The defendant's arguments based upon the Court's exclusion of copies of statutes and court decisions as exhibits to go to the jury have previously been addressed by the Court in relation to the motion for a mistrial. The procedure adopted by the Court was approved by the Eighth Circuit Court of Appeals in United States v. Gleason, supra. The Court's decision to preclude the defendant from offering as exhibits statutes and court decisions was not based on Fed.R.Evid. 803(18) (learned treatises exception to the hearsay rule). This rule of evidence was merely cited by the Court as a parallel to the procedure it was adopting in that documents governed by 803(18) are not admissible as exhibits to go to the jury but the expert or other witnesses may testify as to these documents and read passages from them. This is exactly what the defendant was allowed to do here. The procedure adopted in United States v. Gleason, supra, and utilized by the Court here is consistent with the procedure outlined in Rule 803(18) governing learned treatises.

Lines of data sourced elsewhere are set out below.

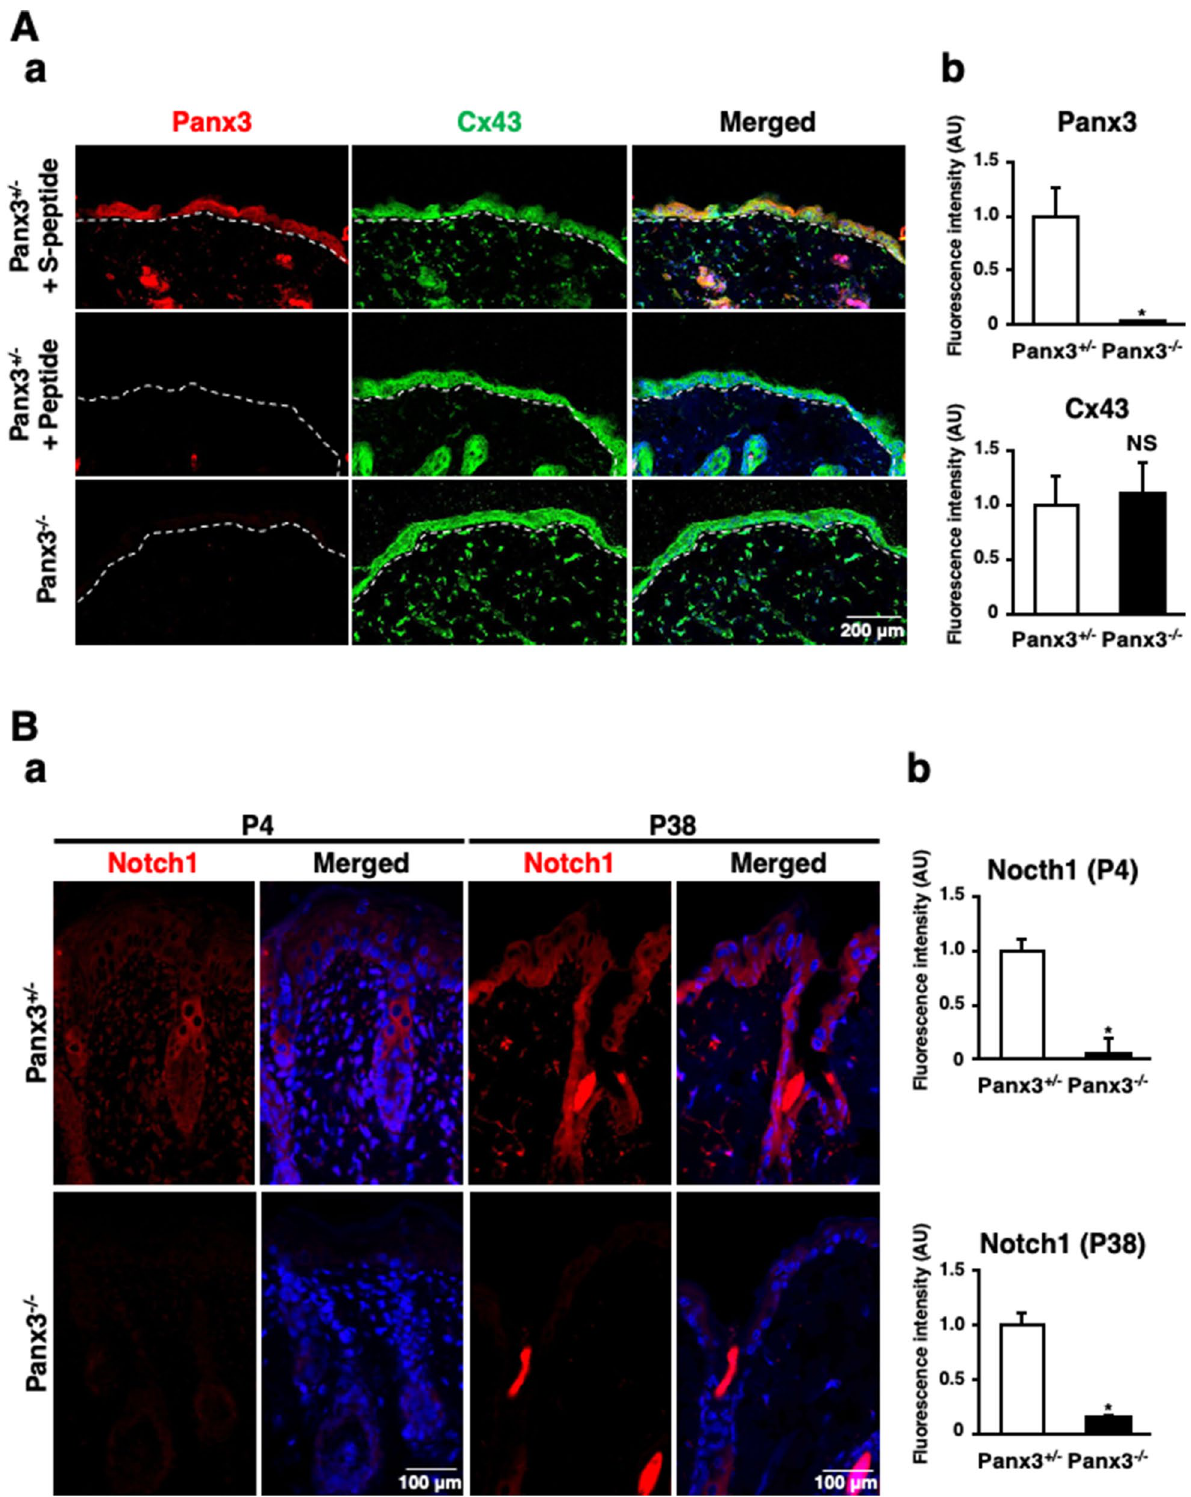
Figure 2. Panx3 deficiency inhibits keratinocyte differentiation. ( A ) Immunostaining of skin of 6 weeks old Panx3 +/− (top and middle) and Panx3 −/− (bottom) mice for to Panx3 (red) and Cx43 (green) in the presence (top and middle) or absence (bottom) of Panx3 cognate peptide (middle) or control peptide (S-peptide) (top) ( a ). Dotted lines indicate borders between epidermis and dermis. ( B ) Immunostaining of skin of Panx3 +/− and Panx3 −/− mice on P4 and P38 with antibody to Notch1(red). The nuclei were counterstained with DAPI (blue in merged) ( a ). Relative fluorescence intensity comparison of images were analyzed (M&M) ( A , b and B , b ). * p < 0.01. Error bars represent the mean ± SD; N =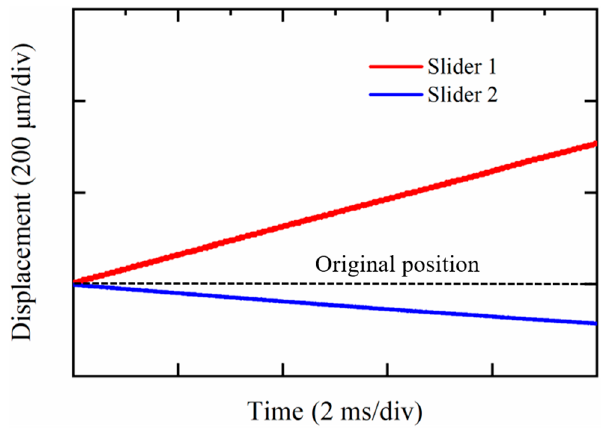
Figure 18. Crosstalk of the Slider 2 in IDM Mode.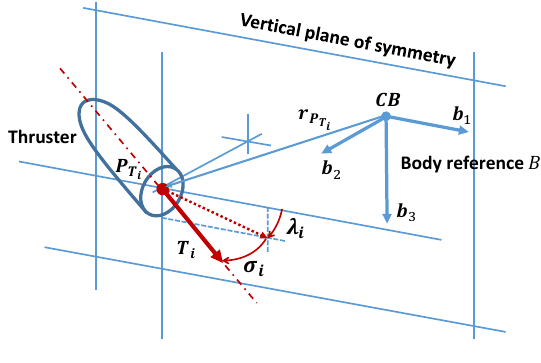
Figure 2. Definition of thruster position and orientation angles with respect to body reference. Swing angle σ i and tilt angle λ i are positive as shown with respect to reference B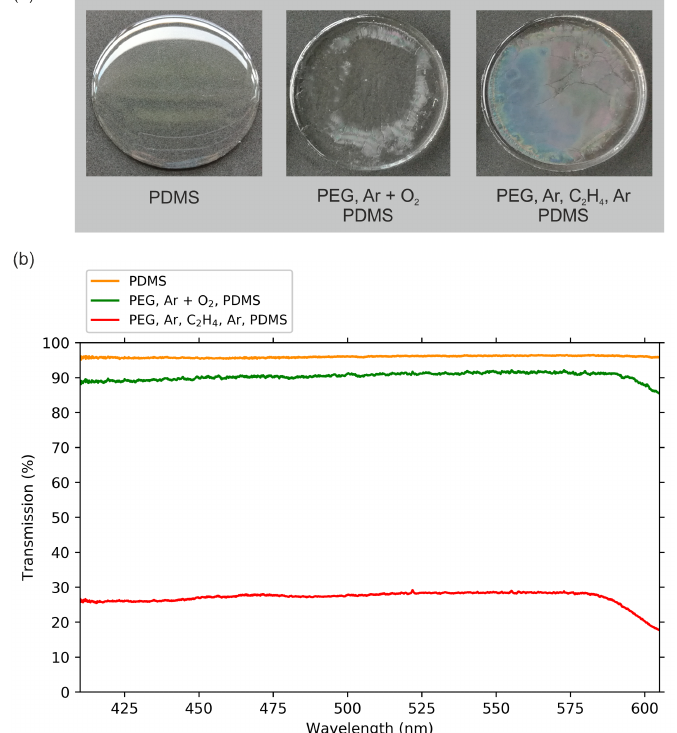
Figure 2. ( a ) Photographs and ( b ) optical transmission spectra of pure PDMS and plasma-treated PEG with PDMS backing. The samples had been lifted off the Petri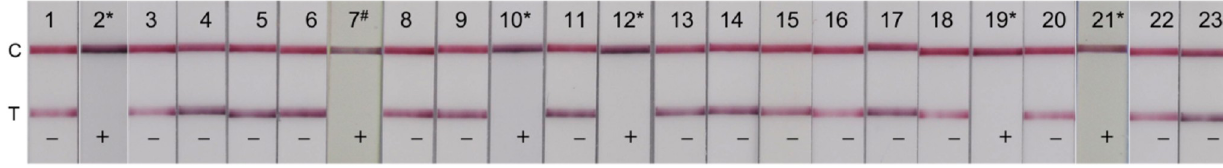
Fig 6. LFIA results from mushroom extracts. The mushrooms are as follows: 1) Amanita augusta , 2) A . bisporigera � , 3) A . calyptratoides , 4) A . constricta , 5) A . gemmata , 6) A . magniverrucata , 7) A . marmorata # , 8) A . muscaria , 9) A . novinupta , 10) A . ocreata � , 11) A . pantherina , 12) A . phalloides � , 13) A . protecta , 14) A . velosa , 15) Agaricus californicus , 16) Ag . xanthodermus , 17) Boletus edulis , 18) Cantharellus californicus , 19) Galerina marginata � , 20) G . sideroides , 21) Lepiota subincarnata � , 22) Pholiotina utricystidiata , and 23) Volvariella volvacea . Those marked with an � were confirmed by LC-MS analysis to contain α -AMA, and the sample marked with a # was confirmed by LC-MS analysis to contain phallotoxins. 74 additional mushroom species tested were negative by LFIA. Names of all mushrooms tested are provided in Table 2.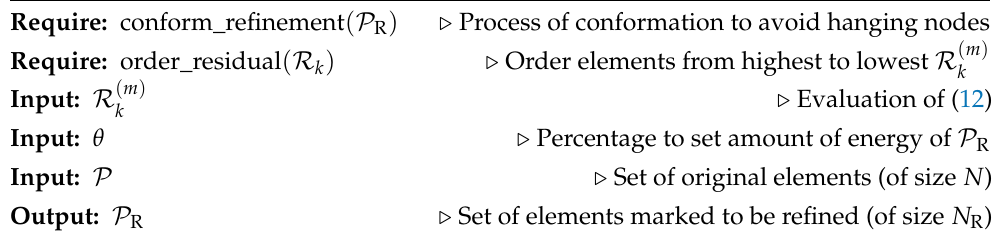
Algorithm 4 Fixed-energy fraction marking strategy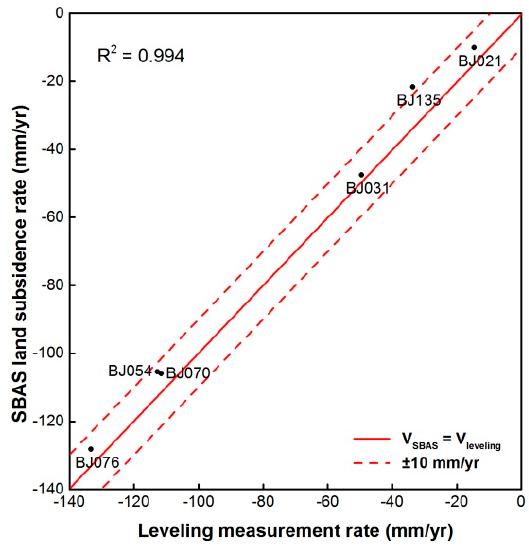
Figure 4. Comparisons of SBAS-derived land subsidence rates and leveling measurement rates from 2011 to 2013.The location of benchmarks is marked as “BJ021”, “BJ031”, “BJ054”, “BJ070”, “BJ076” and “BJ135” in Figure 1.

It should also be pointed out for purposes of clarification that the Court's instruction that there was not a requirement that a taxpayer be assessed a tax before he is required to file a federal income tax return or before criminal charges can be brought is consistent with the law in the Eighth Circuit. See, United States v. Richards, 723 F.2d 646, 648 (8th Cir. 1983). The other assertions made by the defendant are either totally lacking in merit or are assertions that may be preserved for appellate review and would not entitle the defendant to a new trial. It is hereby the order of this Court that defendant's motion for a new trial be denied.
It is the further order of this Court that sentencing of the defendant will be held on the 10th day of September, 1984, at ten o'clock A.M., in the courtroom of the United States District Court in Sioux Falls, South Dakota.